When you are shopping for your kids this Christmas, look out for a serious health hazard the naked eye cannot see: Lead.
After all, toys that have been made in other countries and then imported into the United States, or antique toys or collectibles passed down through generations, often contain lead that puts children at risk for such exposure. To reduce these risks, the U.S. Consumer Product Safety Commission (CPSC) issues recalls of toys that could potentially expose children to lead.
But there are steps you can take to protect your children, as well. First, raise your awareness levels; lead may be used in two aspects of toy manufacturing.
- Paint: Lead may be in the paint on toys. It was banned in house paint, on products marketed to children, and in dishes and cookware in the United States in 1978. However, lead is still widely used in other countries and therefore can be found on imported toys.
- Plastic: While regulated, the use of lead in plastics has not been banned in the United States. It softens and stabilizes the plastic; however, when the plastic is exposed to substances such as sunlight, air, and detergents, the plastic breaks down and may form a lead dust.
If you have something at home that seems suspect, get it tested. Only a certified laboratory can accurately test a toy for lead. Although do-it-yourself kits are available, they do not indicate how much lead is present, and their reliability at detecting low levels of lead has not been determined.
If you suspect that your child has been exposed to a toy containing lead, remove the toy immediately. The only way to tell if your child has been exposed to lead is to have the child’s blood tested. Your health care provider can advise whether such a test is needed and also can recommend treatment if your child has been exposed to lead.
If jewelry containing lead is swallowed or put in a child’s mouth, the child can be poisoned.
If your child has put potentially lead-filled jewelry in his or her mouth, see your health care provider. Blood tests will determine whether your child has been exposed to lead and recommend treatment if necessary. Most children with elevated blood-lead levels do not have any symptoms.
However, there is no safe level of lead in blood. As blood-lead levels increase, a larger effect on children’s learning and behavior will occur. A blood-lead test is the only way to know if your child has an elevated lead level.

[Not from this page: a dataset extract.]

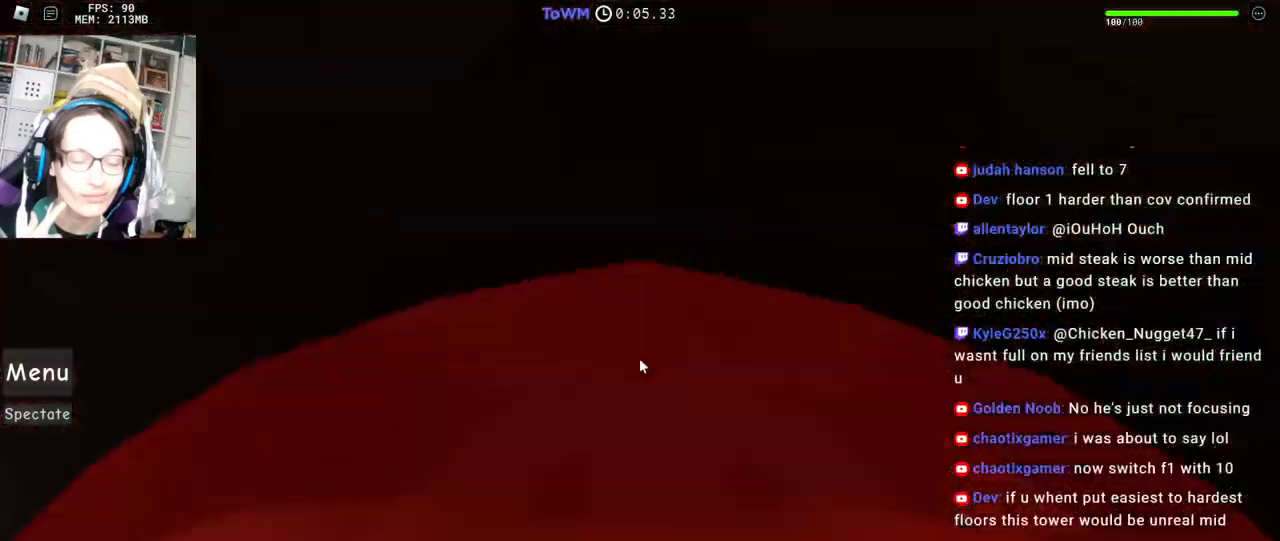
{"keys": [], "mouse": ["right"], "events": [[400, "a", "down"], [484, "a", "up"], [484, "w", "up"]]}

Just wearing toy jewelry that contains lead will not cause your child to have a high level of lead in their blood. However, small children often put things in their mouth.
If you are in Huntsville and are worried your child may be at risk, you can call the Alabama Poison Center toll-free at 1-800-222-1222. Local resources are also available on the University of Alabama’s Environmental & Industrial Programs Web site. Learn more about lead poisoning and safety tips from the Centers for Disease Control & Prevention (CDC) by clicking here.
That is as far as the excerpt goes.